RESONANSI

Gagalnya ‘Kudeta Dingin’ terhadap Pemerintahan Madani Anwar Ibrahim

Kudeta yang Gagal

Ini hanyalah satu dari sekian banyak “kudeta dingin” yang dihadapi oleh Anwar Ibrahim. Seperti diketahui pada Pilkada di Malaysia tanggal 12 Agustus lalu oposisi gagal menguasai enam Propinsi sebagaimana yang mereka rencanakan.

Hasilnya oposisi hanya mampu menang tiga Propinsi dan kalah tiga Propinsi tetapi diklaim sebagai referendum rakyat. Padahal terdapat sebanyak 3.399.472 rakyat yang memilih pemerintahan perubahan yang menjanjikan good governance dibandingkan dengan hanya 3.382.466 pemilih yang menyokong oposisi yang mengobral propaganda politik identitas.

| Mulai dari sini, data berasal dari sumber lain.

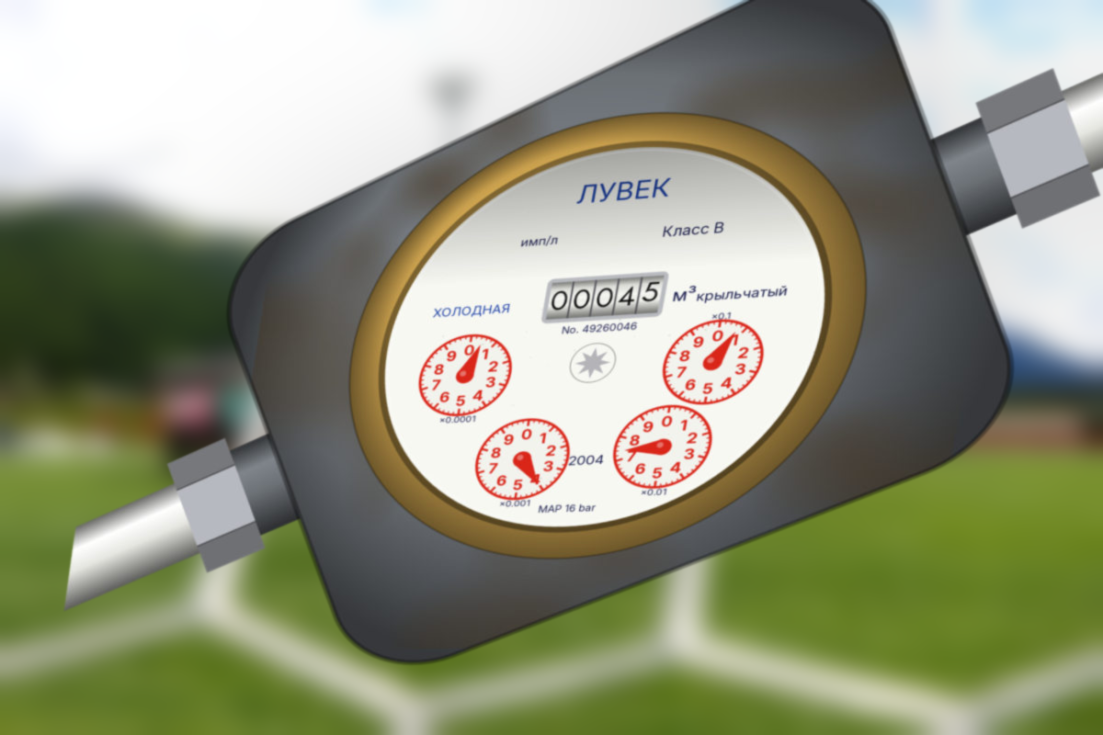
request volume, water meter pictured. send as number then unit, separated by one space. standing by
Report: 45.0740 m³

Naratif kuno dan lapuk untuk menyerang Anwar masih digunakan dan dipercayai oleh orang ramai. Yaitu serangan politik identitas tentang agama dan bangsa walaupun dalam berbagai forum keluarganya lebih bangga menggunakan bahasa Melayu dan berpakaian menutup aurat.

Etika atau politik bermoral sebagaimana yang dilaungkan Hamka dan Pak Natsir juga jauh panggang dari api.

Pertanyaannya halalkah gaji wakil rakyat yang menang dalam Pilkada kemaren itu untuk memberi makan anak keluarga mereka yang menang karena hasil menipu pemilih dengan fitnah dan berita bohong seperti mengatakan bahwa lawan politik mereka yang juga sama-sama orang Islam akan masuk neraka, kafir, Yahudi, liberal, munafik, fasik, komunis yang menjadi alasan mereka dipilih oleh pemilih?

Naratif bohong tetapi dipercayai adalah menang enam negeri kita tukar PM. Padahal pemilihan PM adalah kuasa DPR MPR bukan DPRD.

Slogan ahli parlemen akan lompat katak juga sebuah pembodohan karena telah ada undang-undang anti lompat partai di Malaysia.

Mengapa Anwar dimusuhi?

Kata Profesor saya, “Semua pemimpin Quraish tahu sejak kecil lagi bahawa Muhammad itu orang baik yang mereka gelar sebagai al-Amin. Namun mereka tolak ajarannya karena takut mengganggu dominasi kuasa dan harta mereka sebagai kelompok elite di Makah ketika itu.

Komplotan yang ingin menjatuhkan imej pemerintahan Madani Anwar Ibrahim pula adalah hampir sama dengan yang dialami oleh semua pemimpin perubahan seperti Amin Rais, Erdogan, Suu Kyi, Dr Murshi.

Alasannya bukan karena pemimpin perubahan itu melakukan korupsi, salah guna kuasa dan menggadaikan negara pada asing. Tetapi lebih kepada bahwa mereka mengganggu periuk nasi koruptor.

Dominasi ekonomi, kuasa dan pengikut yang mereka nikmati selama ini menjadi terganggu dengan kehadiran seorang pemimpin perubahan.

Walaupun orang kaya di Malaysia bebas membeli bensin subsidi, gas subsidi, sembako subsidi, namun bagi sebagian kecil mereka Anwar masih dianggap sebagai “mengganggu”.